▶

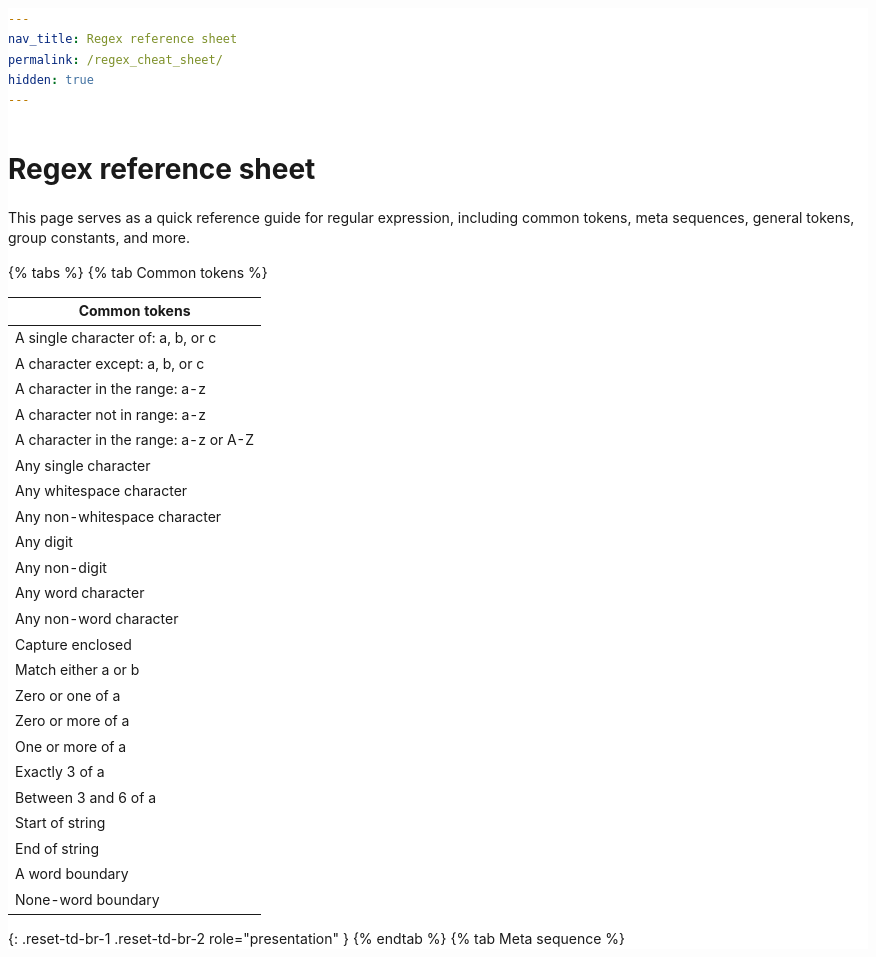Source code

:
 ```yaml
---
nav_title: Regex reference sheet
permalink: /regex_cheat_sheet/
hidden: true
---
```


# Regex reference sheet

This page serves as a quick reference guide for regular expression, including common tokens, meta sequences, general tokens, group constants, and more.

{% tabs %}
{% tab Common tokens %}

| Common tokens |
| ------------- |
| A single character of: a, b, or c | `[abc]` |
| A character except: a, b, or c | `[^abc]` |
| A character in the range: a-z | `[a-z]` |
| A character not in range: a-z | `[^a-z]` |
| A character in the range: a-z or A-Z | `[a-zA-Z]` |
| Any single character | `.` |
| Any whitespace character | `\s` |
| Any non-whitespace character | `\S` |
| Any digit | `\d` |
| Any non-digit | `\D` |
| Any word character | `\w` |
| Any non-word character | `\W` |
| Capture enclosed | `(...)` |
| Match either a or b | `(a|b)` |
| Zero or one of a | `a?` |
| Zero or more of a | `a*` |
| One or more of a | `a+` |
| Exactly 3 of a | `a{3}` |
| Between 3 and 6 of a | `a{3,6}` |
| Start of string | `^` |
| End of string | `$` |
| A word boundary | `\n` |
| None-word boundary | `\B` |
{: .reset-td-br-1 .reset-td-br-2 role="presentation" }
{% endtab %}
{% tab Meta sequence %}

◀

### Your task
Quote each record exactly as it stands, minus the pictures.

### Solved problem
Source code

:
 ```yaml
---
nav_title: Regex reference sheet
permalink: /regex_cheat_sheet/
hidden: true
---
```


# Regex reference sheet

This page serves as a quick reference guide for regular expression, including common tokens, meta sequences, general tokens, group constants, and more.

{% tabs %}
{% tab Common tokens %}

| Common tokens |
| ------------- |
| A single character of: a, b, or c | `[abc]` |
| A character except: a, b, or c | `[^abc]` |
| A character in the range: a-z | `[a-z]` |
| A character not in range: a-z | `[^a-z]` |
| A character in the range: a-z or A-Z | `[a-zA-Z]` |
| Any single character | `.` |
| Any whitespace character | `\s` |
| Any non-whitespace character | `\S` |
| Any digit | `\d` |
| Any non-digit | `\D` |
| Any word character | `\w` |
| Any non-word character | `\W` |
| Capture enclosed | `(...)` |
| Match either a or b | `(a|b)` |
| Zero or one of a | `a?` |
| Zero or more of a | `a*` |
| One or more of a | `a+` |
| Exactly 3 of a | `a{3}` |
| Between 3 and 6 of a | `a{3,6}` |
| Start of string | `^` |
| End of string | `$` |
| A word boundary | `\n` |
| None-word boundary | `\B` |
{: .reset-td-br-1 .reset-td-br-2 role="presentation" }
{% endtab %}
{% tab Meta sequence %}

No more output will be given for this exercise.